■ **Task description**:
Exactly as written, give back every record below.

■ **Recorded data**:
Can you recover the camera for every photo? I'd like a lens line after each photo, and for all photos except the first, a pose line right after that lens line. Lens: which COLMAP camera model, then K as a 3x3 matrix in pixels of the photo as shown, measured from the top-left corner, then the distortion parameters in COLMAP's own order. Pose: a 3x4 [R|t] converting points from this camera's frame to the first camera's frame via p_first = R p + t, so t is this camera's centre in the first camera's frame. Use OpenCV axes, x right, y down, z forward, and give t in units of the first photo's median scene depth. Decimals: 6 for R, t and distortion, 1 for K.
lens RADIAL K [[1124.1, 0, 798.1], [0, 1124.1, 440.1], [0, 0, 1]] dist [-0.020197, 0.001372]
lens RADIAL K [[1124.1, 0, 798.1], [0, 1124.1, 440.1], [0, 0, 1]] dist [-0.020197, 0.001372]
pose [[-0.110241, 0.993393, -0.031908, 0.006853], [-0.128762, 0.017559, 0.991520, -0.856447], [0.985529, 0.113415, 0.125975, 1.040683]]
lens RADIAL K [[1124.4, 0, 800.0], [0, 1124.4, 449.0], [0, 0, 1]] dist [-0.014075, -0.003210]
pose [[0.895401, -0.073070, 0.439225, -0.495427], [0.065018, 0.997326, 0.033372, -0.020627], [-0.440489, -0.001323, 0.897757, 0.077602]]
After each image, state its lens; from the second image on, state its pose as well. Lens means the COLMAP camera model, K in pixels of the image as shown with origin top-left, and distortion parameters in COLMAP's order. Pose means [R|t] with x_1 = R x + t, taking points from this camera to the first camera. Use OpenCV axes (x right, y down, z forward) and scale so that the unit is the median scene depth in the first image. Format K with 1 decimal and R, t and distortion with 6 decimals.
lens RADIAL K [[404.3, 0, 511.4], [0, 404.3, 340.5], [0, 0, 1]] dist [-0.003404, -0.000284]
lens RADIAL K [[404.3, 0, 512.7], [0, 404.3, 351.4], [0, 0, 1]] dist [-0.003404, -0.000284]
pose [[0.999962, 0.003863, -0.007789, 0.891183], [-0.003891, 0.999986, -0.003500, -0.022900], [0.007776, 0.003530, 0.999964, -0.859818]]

■ **Result of this task**:
Can you recover the camera for every photo? I'd like a lens line after each photo, and for all photos except the first, a pose line right after that lens line. Lens: which COLMAP camera model, then K as a 3x3 matrix in pixels of the photo as shown, measured from the top-left corner, then the distortion parameters in COLMAP's own order. Pose: a 3x4 [R|t] converting points from this camera's frame to the first camera's frame via p_first = R p + t, so t is this camera's centre in the first camera's frame. Use OpenCV axes, x right, y down, z forward, and give t in units of the first photo's median scene depth. Decimals: 6 for R, t and distortion, 1 for K.
lens RADIAL K [[1124.1, 0, 798.1], [0, 1124.1, 440.1], [0, 0, 1]] dist [-0.020197, 0.001372]
lens RADIAL K [[1124.1, 0, 798.1], [0, 1124.1, 440.1], [0, 0, 1]] dist [-0.020197, 0.001372]
pose [[-0.110241, 0.993393, -0.031908, 0.006853], [-0.128762, 0.017559, 0.991520, -0.856447], [0.985529, 0.113415, 0.125975, 1.040683]]
lens RADIAL K [[1124.4, 0, 800.0], [0, 1124.4, 449.0], [0, 0, 1]] dist [-0.014075, -0.003210]
pose [[0.895401, -0.073070, 0.439225, -0.495427], [0.065018, 0.997326, 0.033372, -0.020627], [-0.440489, -0.001323, 0.897757, 0.077602]]
After each image, state its lens; from the second image on, state its pose as well. Lens means the COLMAP camera model, K in pixels of the image as shown with origin top-left, and distortion parameters in COLMAP's order. Pose means [R|t] with x_1 = R x + t, taking points from this camera to the first camera. Use OpenCV axes (x right, y down, z forward) and scale so that the unit is the median scene depth in the first image. Format K with 1 decimal and R, t and distortion with 6 decimals.
lens RADIAL K [[404.3, 0, 511.4], [0, 404.3, 340.5], [0, 0, 1]] dist [-0.003404, -0.000284]
lens RADIAL K [[404.3, 0, 512.7], [0, 404.3, 351.4], [0, 0, 1]] dist [-0.003404, -0.000284]
pose [[0.999962, 0.003863, -0.007789, 0.891183], [-0.003891, 0.999986, -0.003500, -0.022900], [0.007776, 0.003530, 0.999964, -0.859818]]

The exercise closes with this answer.